Ce même accompagnement – ou, en l’occurence, son absence – prend une dimension diamétralement opposée dans Never, Rarely, Sometimes, Always d’Eliza Hittman. Ici, l’adolescente Autumn doit faire face à une grossesse non désirée et d’aucun soutien de sa famille alors même qu’en Pennsylvanie, l’accord parental est nécessaire pour qu’une jeune fille mineure puisse avoir recours à une interruption volontaire de grossesse. Le film emprunte aux codes du road-movie, Autumn et sa cousine Skylar qui l’accompagne, voyant se succéder une série de péripéties pour arriver jusqu’à New York.
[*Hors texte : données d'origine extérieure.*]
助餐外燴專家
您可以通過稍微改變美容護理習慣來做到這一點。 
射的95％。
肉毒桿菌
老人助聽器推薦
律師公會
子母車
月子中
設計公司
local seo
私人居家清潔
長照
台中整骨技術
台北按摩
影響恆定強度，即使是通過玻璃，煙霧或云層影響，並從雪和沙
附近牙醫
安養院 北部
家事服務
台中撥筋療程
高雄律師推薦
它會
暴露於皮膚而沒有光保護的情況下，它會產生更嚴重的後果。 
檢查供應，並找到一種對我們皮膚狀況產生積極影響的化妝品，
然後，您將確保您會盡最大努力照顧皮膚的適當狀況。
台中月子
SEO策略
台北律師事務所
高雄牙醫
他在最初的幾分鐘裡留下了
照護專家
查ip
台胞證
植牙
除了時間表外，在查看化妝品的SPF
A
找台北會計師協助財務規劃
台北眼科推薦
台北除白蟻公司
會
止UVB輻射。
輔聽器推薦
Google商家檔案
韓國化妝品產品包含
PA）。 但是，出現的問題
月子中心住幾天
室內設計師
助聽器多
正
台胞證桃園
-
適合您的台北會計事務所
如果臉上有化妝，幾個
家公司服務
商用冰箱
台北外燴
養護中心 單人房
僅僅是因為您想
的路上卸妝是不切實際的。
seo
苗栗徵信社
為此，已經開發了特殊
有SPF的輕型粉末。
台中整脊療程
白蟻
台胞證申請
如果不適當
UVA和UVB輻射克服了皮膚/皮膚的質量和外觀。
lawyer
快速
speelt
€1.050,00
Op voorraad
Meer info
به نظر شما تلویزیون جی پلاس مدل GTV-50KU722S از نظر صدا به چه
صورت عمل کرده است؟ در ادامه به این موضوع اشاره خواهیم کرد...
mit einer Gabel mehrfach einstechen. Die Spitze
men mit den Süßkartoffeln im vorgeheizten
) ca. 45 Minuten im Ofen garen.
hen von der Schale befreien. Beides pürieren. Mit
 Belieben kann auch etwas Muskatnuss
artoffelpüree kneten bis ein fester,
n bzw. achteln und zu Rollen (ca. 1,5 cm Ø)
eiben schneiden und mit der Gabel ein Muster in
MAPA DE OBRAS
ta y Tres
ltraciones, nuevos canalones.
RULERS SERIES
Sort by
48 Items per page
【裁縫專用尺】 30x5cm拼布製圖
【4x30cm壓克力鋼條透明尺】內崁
Qu’il s’exprime à travers différents genres cinématographiques et de périodes de fluctuations juridiques, l’avortement dans le cinéma américain depuis des décennies n’aura eu que faire de s’intéresser à la légalité ou non d’une telle intervention. Le sujet reste avant tout celui de femmes y ayant recours, par choix et besoin. On les voit en danger, aux mains d’autrui ou du fait d’un système qui ne les protège pas. L’art cinématographique leur est plus que jamais essentiel, en ce qu’il continue et continuera de raconter leurs histoires sans museler leurs expériences.